In a letter to Nadella released Tuesday, Ballmer cited a number of reasons for leaving the board, including his recent US$2 billion purchase of the Los Angeles Clippers basketball team. "I have become very busy" since leaving Microsoft, Ballmer said.
He has indeed thrown himself wholeheartedly into running the Clippers, which were marred by a public scandal after former team owner Donald Sterling was banned from the league for making racist remarks. On Monday, Ballmer held a rally with fans of the team, during which he displayed his trademark vocal bombast and kinetic enthusiasm.
In his letter to Nadella, Ballmer also expressed confidence in Microsoft's "approach of mobile-first, cloud-first, and in our primary innovation emphasis on platforms and productivity." He also said he plans to maintain his financial position in Microsoft, saying he is the single largest shareholder apart from index funds.
His decision to leave the board came "sooner than expected, but was not unexpected," said Forrester Research analyst David Johnson. "Microsoft under Nadella is a very different company than it was under Ballmer. I don't know how much more Ballmer could really help."
Under Ballmer, Microsoft sought to harvest the "successes of the past" through sales and marketing, while Nadella is much more focused on new innovations, evidenced by efforts such as the new Azure Machine Learning service, Johnson said. "In a way, that's a return to Microsoft's philosophical roots."
Ballmer may have also been smarting from decisions Nadella has made, such as the 14 percent staff reduction last month that focused largely on workers who came aboard through Microsoft's $7.2 billion acquisition of Nokia's mobile phone business. That deal was driven vigorously by Ballmer, who reportedly struggled to gain buy-in on it from Microsoft's board.
Still, it's unlikely that Ballmer "was putting up that much resistance at this point," Johnson said. "I think he was trying to be helpful and give Nadella information. I doubt that Ballmer was the type of person to be an obstructionist."
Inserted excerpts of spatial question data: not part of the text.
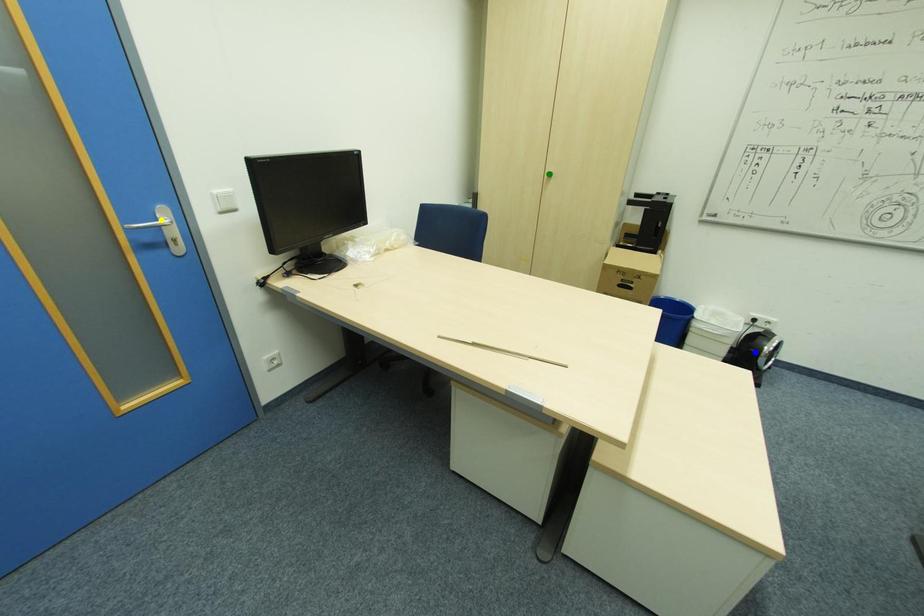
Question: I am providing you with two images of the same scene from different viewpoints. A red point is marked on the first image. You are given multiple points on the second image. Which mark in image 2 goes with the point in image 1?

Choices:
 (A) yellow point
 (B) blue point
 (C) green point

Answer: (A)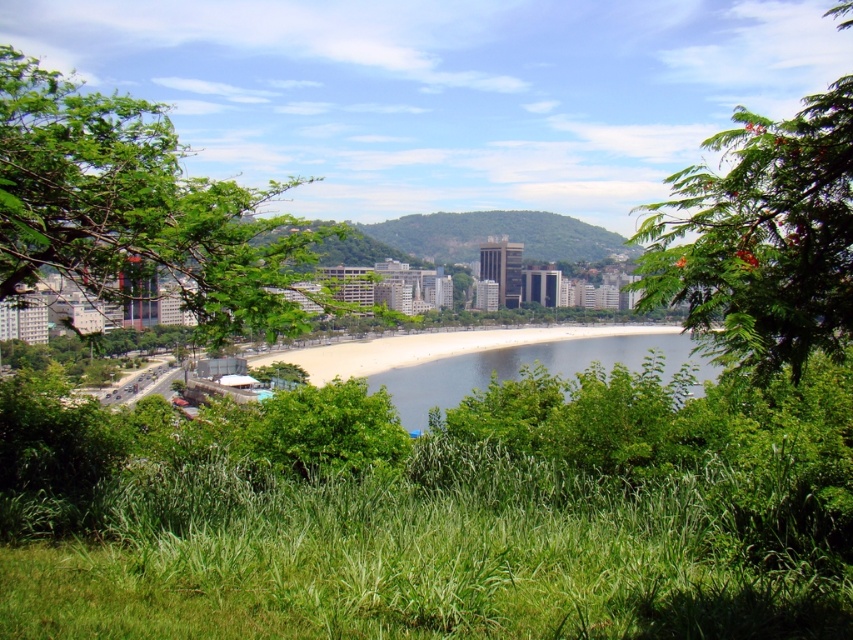
Does green leafy tree at center have a lesser height compared to white sand beach at center?

→ Incorrect, green leafy tree at center's height does not fall short of white sand beach at center's.

Consider the image. Is green leafy tree at center wider than white sand beach at center?

No.

Who is more forward, [39,200] or [676,332]?

Point [39,200] is in front.

This screenshot has height=640, width=853. What are the coordinates of `green leafy tree at center` in the screenshot? It's located at (136, 209).

Is green grass at lower center positioned behind green leafy tree at upper right?

Yes, it is behind green leafy tree at upper right.

Is green grass at lower center below green leafy tree at upper right?

Yes.

At what (x,y) coordinates should I click in order to perform the action: click on green grass at lower center. Please return your answer as a coordinate pair (x, y). Looking at the image, I should click on (433, 556).

At what (x,y) coordinates should I click in order to perform the action: click on green grass at lower center. Please return your answer as a coordinate pair (x, y). Looking at the image, I should click on (433, 556).

Does green grass at lower center have a lesser height compared to white sand beach at center?

No.

Does green grass at lower center lie in front of white sand beach at center?

Yes.

Does point (618, 625) come farther from viewer compared to point (378, 369)?

No.

At what (x,y) coordinates should I click in order to perform the action: click on green grass at lower center. Please return your answer as a coordinate pair (x, y). The image size is (853, 640). Looking at the image, I should click on (433, 556).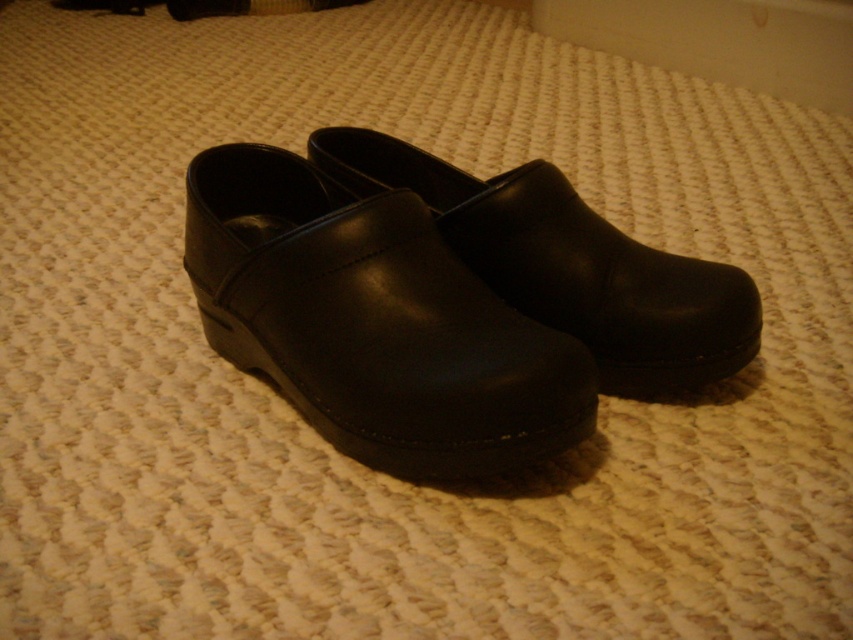
Does black leather clogs at center lie behind black leather clog at center?

No, it is not.

Between point (447, 332) and point (584, 321), which one is positioned behind?

The point (584, 321) is more distant.

Where is `black leather clogs at center`? Image resolution: width=853 pixels, height=640 pixels. black leather clogs at center is located at coordinates (373, 321).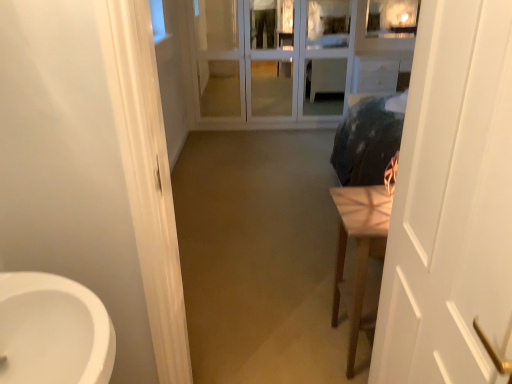
Question: Does white glass screen door at center appear on the left side of light brown wooden table at right?

Choices:
 (A) no
 (B) yes

Answer: (B)

Question: Is white glass screen door at center further to camera compared to light brown wooden table at right?

Choices:
 (A) no
 (B) yes

Answer: (B)

Question: From the image's perspective, does white glass screen door at center appear higher than light brown wooden table at right?

Choices:
 (A) yes
 (B) no

Answer: (A)

Question: Is white glass screen door at center positioned before light brown wooden table at right?

Choices:
 (A) no
 (B) yes

Answer: (A)

Question: Is white glass screen door at center taller than light brown wooden table at right?

Choices:
 (A) no
 (B) yes

Answer: (B)

Question: From a real-world perspective, is light brown wooden table at right positioned above or below white matte door at right?

Choices:
 (A) above
 (B) below

Answer: (B)

Question: Is light brown wooden table at right spatially inside white matte door at right, or outside of it?

Choices:
 (A) outside
 (B) inside

Answer: (A)

Question: From the image's perspective, is light brown wooden table at right above or below white matte door at right?

Choices:
 (A) below
 (B) above

Answer: (A)

Question: Considering the relative positions of light brown wooden table at right and white matte door at right in the image provided, is light brown wooden table at right to the left or to the right of white matte door at right?

Choices:
 (A) right
 (B) left

Answer: (A)

Question: From the image's perspective, is white matte door at right positioned above or below light brown wooden table at right?

Choices:
 (A) above
 (B) below

Answer: (A)

Question: From a real-world perspective, is white matte door at right positioned above or below light brown wooden table at right?

Choices:
 (A) below
 (B) above

Answer: (B)

Question: In terms of width, does white matte door at right look wider or thinner when compared to light brown wooden table at right?

Choices:
 (A) thin
 (B) wide

Answer: (A)

Question: Relative to light brown wooden table at right, is white matte door at right in front or behind?

Choices:
 (A) front
 (B) behind

Answer: (A)

Question: From a real-world perspective, relative to white matte door at right, is white glass screen door at center vertically above or below?

Choices:
 (A) above
 (B) below

Answer: (B)

Question: From the image's perspective, is white glass screen door at center located above or below white matte door at right?

Choices:
 (A) above
 (B) below

Answer: (A)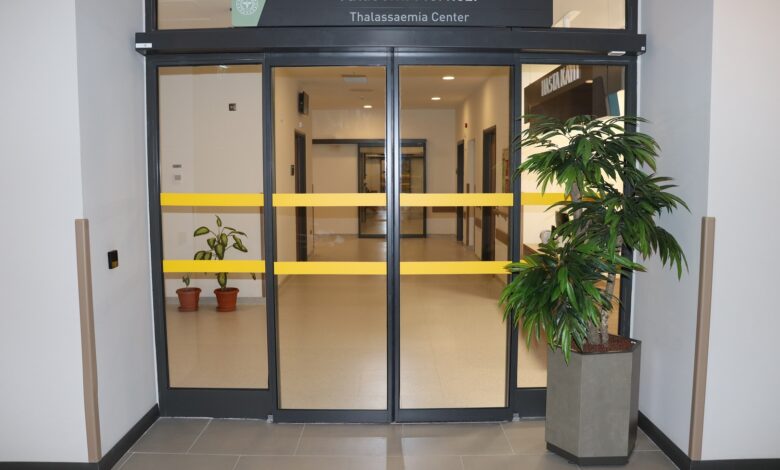
Where is `floor`? Image resolution: width=780 pixels, height=470 pixels. floor is located at coordinates (445, 312).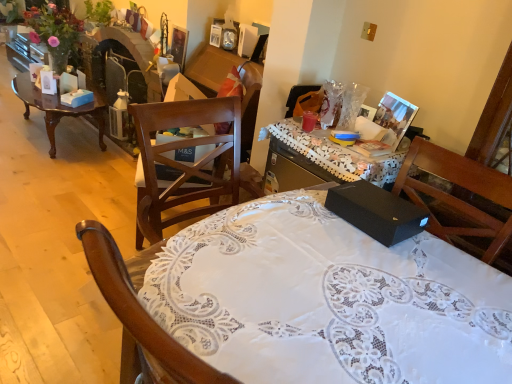
Question: Is wooden polished coffee table at left at the back of brown wooden chair at center?

Choices:
 (A) no
 (B) yes

Answer: (A)

Question: Can you confirm if brown wooden chair at center is smaller than wooden polished coffee table at left?

Choices:
 (A) yes
 (B) no

Answer: (B)

Question: From the image's perspective, is brown wooden chair at center on top of wooden polished coffee table at left?

Choices:
 (A) yes
 (B) no

Answer: (B)

Question: Is wooden polished coffee table at left located within brown wooden chair at center?

Choices:
 (A) no
 (B) yes

Answer: (A)

Question: Considering the relative positions of brown wooden chair at center and wooden polished coffee table at left in the image provided, is brown wooden chair at center to the right of wooden polished coffee table at left from the viewer's perspective?

Choices:
 (A) yes
 (B) no

Answer: (A)

Question: Choose the correct answer: Is black matte box at center inside wooden polished coffee table at left or outside it?

Choices:
 (A) inside
 (B) outside

Answer: (B)

Question: In terms of width, does black matte box at center look wider or thinner when compared to wooden polished coffee table at left?

Choices:
 (A) wide
 (B) thin

Answer: (B)

Question: From the image's perspective, is black matte box at center above or below wooden polished coffee table at left?

Choices:
 (A) above
 (B) below

Answer: (B)

Question: Is point (394, 203) closer or farther from the camera than point (48, 102)?

Choices:
 (A) closer
 (B) farther

Answer: (A)

Question: Relative to matte plastic cup at center, is black matte box at center in front or behind?

Choices:
 (A) behind
 (B) front

Answer: (B)

Question: Is black matte box at center taller or shorter than matte plastic cup at center?

Choices:
 (A) tall
 (B) short

Answer: (A)

Question: From the image's perspective, is black matte box at center above or below matte plastic cup at center?

Choices:
 (A) below
 (B) above

Answer: (A)

Question: Is point (320, 342) closer or farther from the camera than point (310, 125)?

Choices:
 (A) farther
 (B) closer

Answer: (B)

Question: Would you say wooden polished coffee table at left is inside or outside brown wooden chair at center?

Choices:
 (A) inside
 (B) outside

Answer: (B)

Question: Considering the positions of wooden polished coffee table at left and brown wooden chair at center in the image, is wooden polished coffee table at left taller or shorter than brown wooden chair at center?

Choices:
 (A) tall
 (B) short

Answer: (B)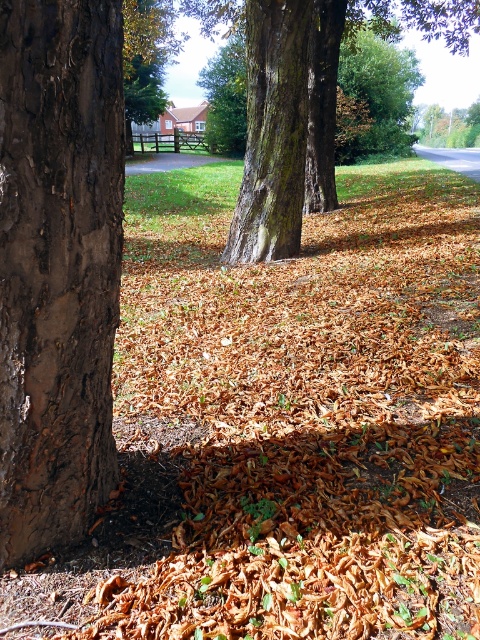
Question: Which object is the closest to the smooth bark tree trunk at center?

Choices:
 (A) smooth bark tree at center
 (B) brown rough bark at left

Answer: (A)

Question: Which of the following is the farthest from the observer?

Choices:
 (A) (260, 108)
 (B) (264, 118)

Answer: (A)

Question: Does brown rough bark at left appear under smooth bark tree trunk at center?

Choices:
 (A) yes
 (B) no

Answer: (A)

Question: Can you confirm if smooth bark tree at center is wider than smooth bark tree trunk at center?

Choices:
 (A) yes
 (B) no

Answer: (A)

Question: Which is nearer to the brown rough bark at left?

Choices:
 (A) smooth bark tree at center
 (B) smooth bark tree trunk at center

Answer: (B)

Question: Where is smooth bark tree at center located in relation to smooth bark tree trunk at center in the image?

Choices:
 (A) below
 (B) above

Answer: (B)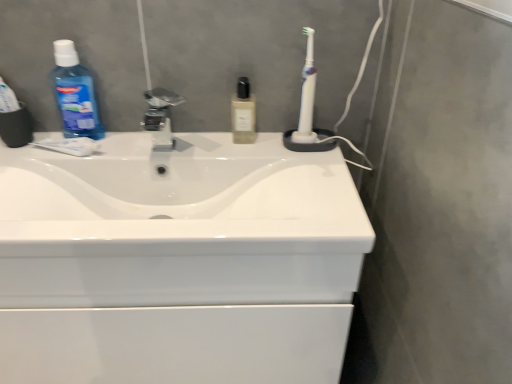
Image resolution: width=512 pixels, height=384 pixels. What are the coordinates of `vacant region to the left of satin nickel faucet at center` in the screenshot? It's located at (110, 140).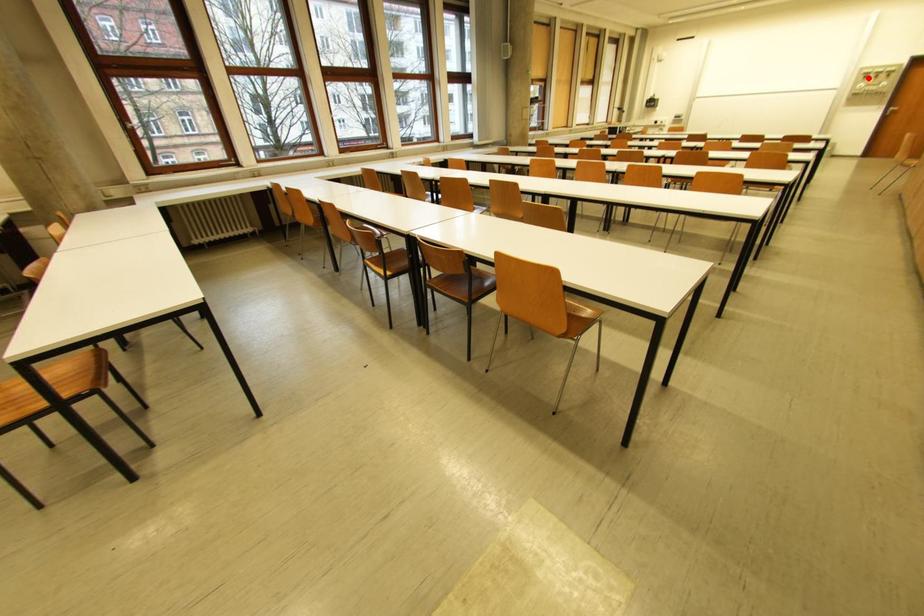
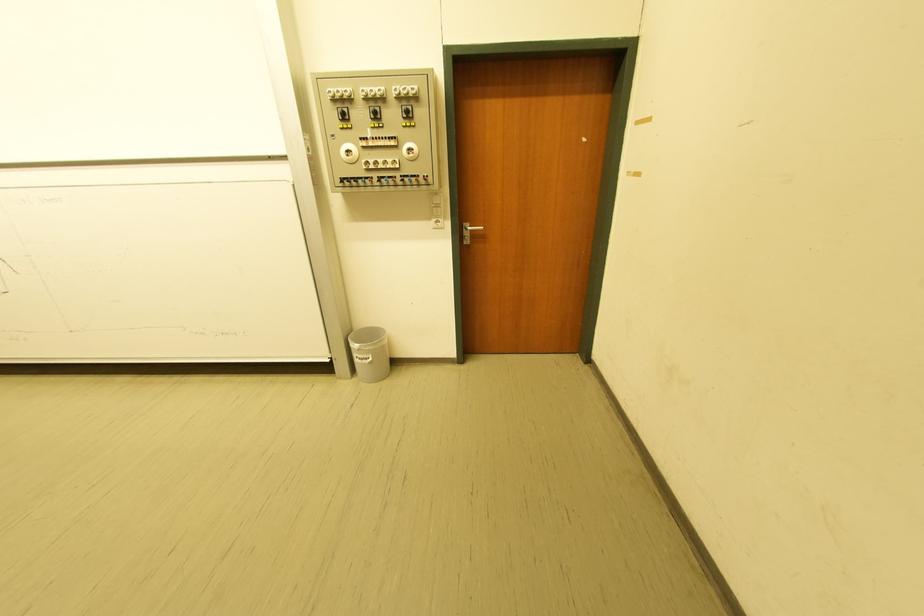
Question: I am providing you with two images of the same scene from different viewpoints. Given a red point in image1, look at the same physical point in image2. Is it:

Choices:
 (A) Closer to the viewpoint
 (B) Farther from the viewpoint

Answer: (A)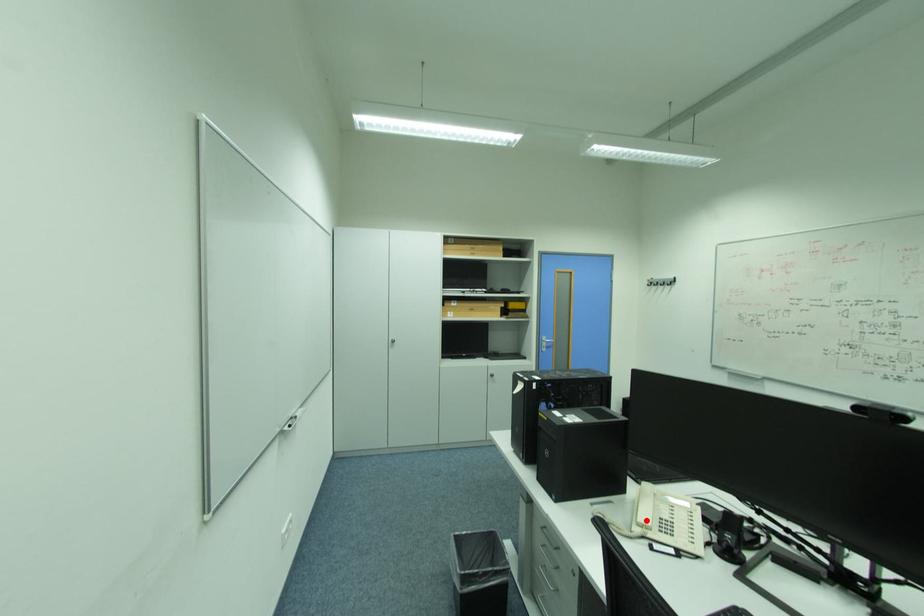
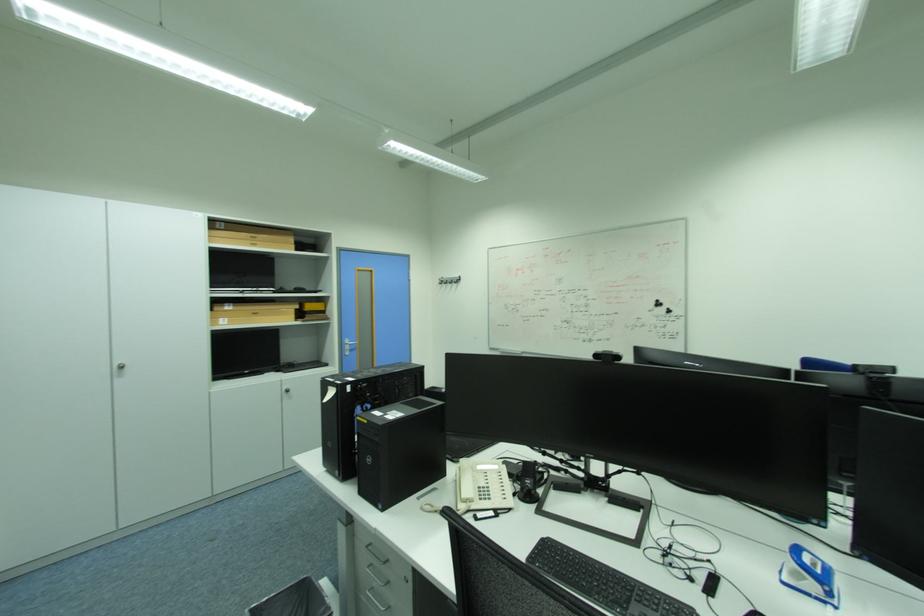
Locate, in the second image, the point that corresponds to the highlighted location in the first image.

(470, 496)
Microsoft board meetings may not have been especially fun for Ballmer anyway, according to Rob Enderle, principal analyst at Enderle Group. "Once you step down as CEO like Steve did, being on the board and being reminded that you had to step down is like coming to a party after you've been asked to leave it."
Some large institutional investors may be glad to see Ballmer leave the party for good, according to Wes Miller, research analyst with Directions on Microsoft. These players "would like to move beyond the era of Steve Ballmer," he said. "They'll view this as a checkpoint for the new Microsoft."
Some level of orchestration undoubtedly went on behind the scenes given that Tuesday's announcement came just one day after Ballmer's raucous Clippers rally, which seemingly marked a new chapter in his career as head of the sports organization.
But while Ballmer may have left Microsoft's board, he's not going away completely and he made sure the company knows it, Miller said. The fact that Ballmer highlighted his major financial position in Microsoft is important for a couple of reasons. For one thing, "it shows he still believes in the company and wants it to grow," he said. But Ballmer was also sending the message that he still can influence the company, and wants to make sure it goes in the right direction, according to Miller.